In the records below, count each line where the word "window" appears, and reply with that number only.

[Stored data entries]
'''
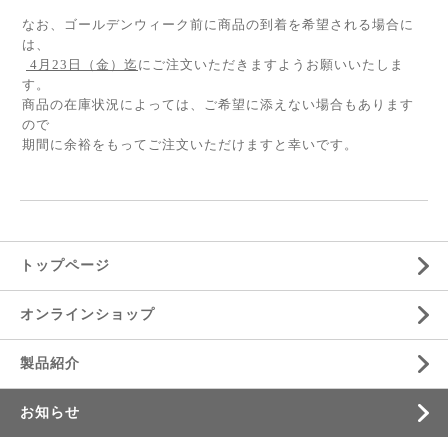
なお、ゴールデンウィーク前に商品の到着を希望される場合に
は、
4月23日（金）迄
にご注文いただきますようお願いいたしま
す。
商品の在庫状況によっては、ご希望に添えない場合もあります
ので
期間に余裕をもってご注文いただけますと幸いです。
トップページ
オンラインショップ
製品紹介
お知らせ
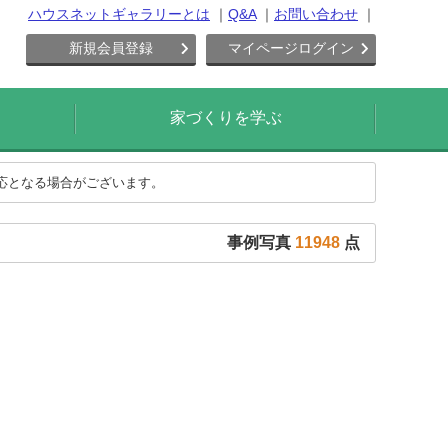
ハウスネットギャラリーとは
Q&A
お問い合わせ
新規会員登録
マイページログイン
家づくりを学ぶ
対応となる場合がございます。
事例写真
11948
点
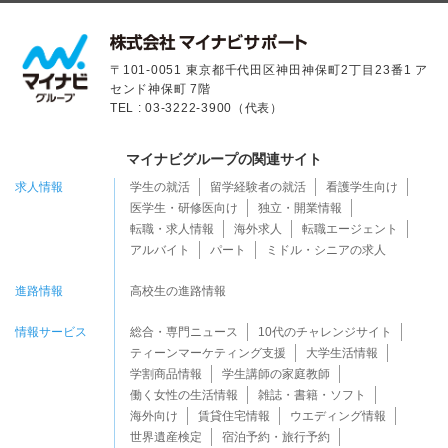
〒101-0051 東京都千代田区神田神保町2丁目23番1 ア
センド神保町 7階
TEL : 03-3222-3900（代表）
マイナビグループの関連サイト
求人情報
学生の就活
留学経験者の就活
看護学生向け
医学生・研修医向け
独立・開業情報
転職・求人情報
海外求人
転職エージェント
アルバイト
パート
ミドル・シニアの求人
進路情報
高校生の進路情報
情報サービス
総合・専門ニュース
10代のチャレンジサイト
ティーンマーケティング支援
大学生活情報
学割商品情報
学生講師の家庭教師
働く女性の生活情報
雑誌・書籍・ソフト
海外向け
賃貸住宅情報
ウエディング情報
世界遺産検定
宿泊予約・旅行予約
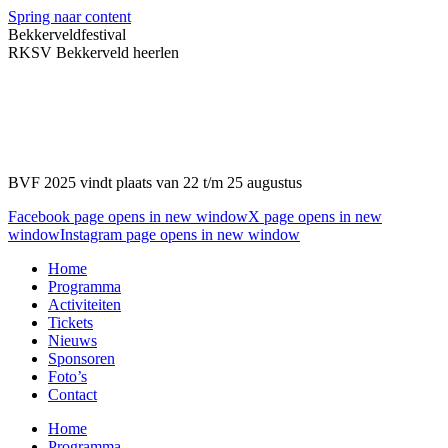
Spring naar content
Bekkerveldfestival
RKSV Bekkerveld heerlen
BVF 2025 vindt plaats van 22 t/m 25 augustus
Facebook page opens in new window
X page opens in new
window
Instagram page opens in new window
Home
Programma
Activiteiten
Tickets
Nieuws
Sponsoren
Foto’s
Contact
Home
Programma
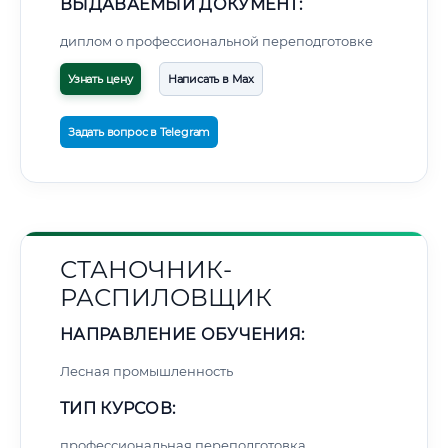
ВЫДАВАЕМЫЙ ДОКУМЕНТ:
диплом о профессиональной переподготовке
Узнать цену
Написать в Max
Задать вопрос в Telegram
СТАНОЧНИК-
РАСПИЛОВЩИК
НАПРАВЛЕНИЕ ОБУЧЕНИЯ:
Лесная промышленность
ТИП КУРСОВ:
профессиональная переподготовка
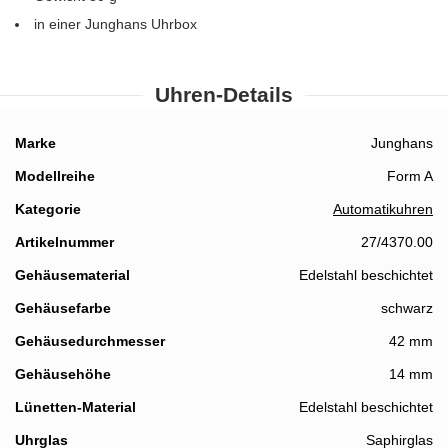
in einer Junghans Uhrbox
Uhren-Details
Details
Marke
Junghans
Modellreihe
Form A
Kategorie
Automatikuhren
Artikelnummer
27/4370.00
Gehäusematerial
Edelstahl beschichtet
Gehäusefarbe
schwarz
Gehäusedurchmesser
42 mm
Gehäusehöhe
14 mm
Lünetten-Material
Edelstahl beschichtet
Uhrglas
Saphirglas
'''
**Exercise answer**
3